Unless he has just executed one of the great head-fakes of all time, Wesley Clark will announce his candidacy for President tomorrow. I am convinced that he would be the strongest candidate against Bush, and have a weaker but still distinct belief that he might well make the best President as well.
His strength as a candidate comes partly from his resume and partly from his novelty as a politician and the attendant lack of baggage. Partly the resume issue is a pure quality one: Would you rather have, as President, someone who was first in his class at West Point and won a Rhodes Scholarship or one who earned gentleman’s C’s at Yale? A Silver Star holder or an AWOL? But partly it’s his ability, based on his resume, to make the security issue, and the Saudi connection issue, against Bush.
In addition, the combination of being Southern and being military means that Clark will not naturally be seen as a cultural threat by Red-state voters.

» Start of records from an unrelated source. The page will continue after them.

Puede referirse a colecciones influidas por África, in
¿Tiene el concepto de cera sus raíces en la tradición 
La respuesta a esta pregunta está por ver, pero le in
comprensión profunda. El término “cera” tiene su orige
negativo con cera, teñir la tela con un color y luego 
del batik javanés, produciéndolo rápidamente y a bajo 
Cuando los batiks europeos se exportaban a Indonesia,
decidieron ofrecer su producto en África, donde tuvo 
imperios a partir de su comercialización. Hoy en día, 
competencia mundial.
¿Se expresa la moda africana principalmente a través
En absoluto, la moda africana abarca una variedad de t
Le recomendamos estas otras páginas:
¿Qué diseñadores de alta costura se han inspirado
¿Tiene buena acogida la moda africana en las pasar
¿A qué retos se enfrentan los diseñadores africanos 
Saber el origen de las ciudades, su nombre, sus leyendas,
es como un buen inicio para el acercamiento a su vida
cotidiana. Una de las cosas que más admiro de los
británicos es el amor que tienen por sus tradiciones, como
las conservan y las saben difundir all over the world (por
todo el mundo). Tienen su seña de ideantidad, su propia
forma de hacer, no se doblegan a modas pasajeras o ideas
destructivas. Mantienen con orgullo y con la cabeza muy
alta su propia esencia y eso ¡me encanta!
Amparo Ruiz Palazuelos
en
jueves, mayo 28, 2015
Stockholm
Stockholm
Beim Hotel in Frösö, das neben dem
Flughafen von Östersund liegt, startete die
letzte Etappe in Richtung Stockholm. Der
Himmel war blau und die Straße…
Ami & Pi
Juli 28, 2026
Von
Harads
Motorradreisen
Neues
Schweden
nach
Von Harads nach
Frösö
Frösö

No non-Southerner has won the White House for the Democrats since JFK in 1960. Graham has the same advantage, but his campaign seems to be going nowhere. Edwards has it to a lesser extent; yes, he’s Southern and grew up poor, but he’s now a multimillionaire blow-dried Yuppie tort lawyer. Dean, and to an even greater extent Kerry, are going to be pure poison among voters who long for the 1950s; Kerry isn’t just a liberal politically, he’s a Grateful Dead fan. Well, so am I, but that’s not going to sell in North Florida.
As to his potentially being the best President of the bunch, that’s mostly a reflection on them. None has a real record of accomplishment in public office, and none has, to my ear, articulated a clear vision of where the country needs to move from here or how to move it. (Edwards comes closest.) Clark presents something close to a blank slate, and at the moment I’m writing my dreams on it. Perhaps the voters will do the same. (And perhaps we’ll all be disappointed.) But at least I have no sense that someone who has paid his dues and is obviously worthy is being denied his shot at the big prize if we go for the outsider instead.
That being true, what are we going to do about it? Clark’s late entry has some real advantages, but he now has to scramble to put together an organization and raise funds in the face of the web-based Dean juggernaut. Clark needs to hope that Mr. Feiler was right, and that things happen faster now due to the internet.
Here, then, is my modest contribution to that possibility. If you’re willing to contribute $10 to the Clark campaign, assuming it happens, and to be on an email list, please send me an email at clark@markarkleiman.com, including, at the top, your name on one line and your email address on the next. (The button at the left will automatically address a message to that mailbox.)
If in addition you’re willing to commit to recruiting ten more people willing to give $10 each, and to suggest to them that they continue the chain, please add X 10 as a third line. (Ask anyone you recruit to send me a similar note, but with your name and email included on two subsequent lines so the tree structure can be seen.)
There are lots of things one can do for one’s candidate, and there will be time to do them. But a small contribution and a commitment to viral marketing of that activity are fairly minimal, and, in this case, rather urgent. The press and the polls will be making very rapid judgments about Clark’s viability, and those judgments will tend to stick. If he has a six-figure contributor base by the end of October, everyone is going to have to take him seriously.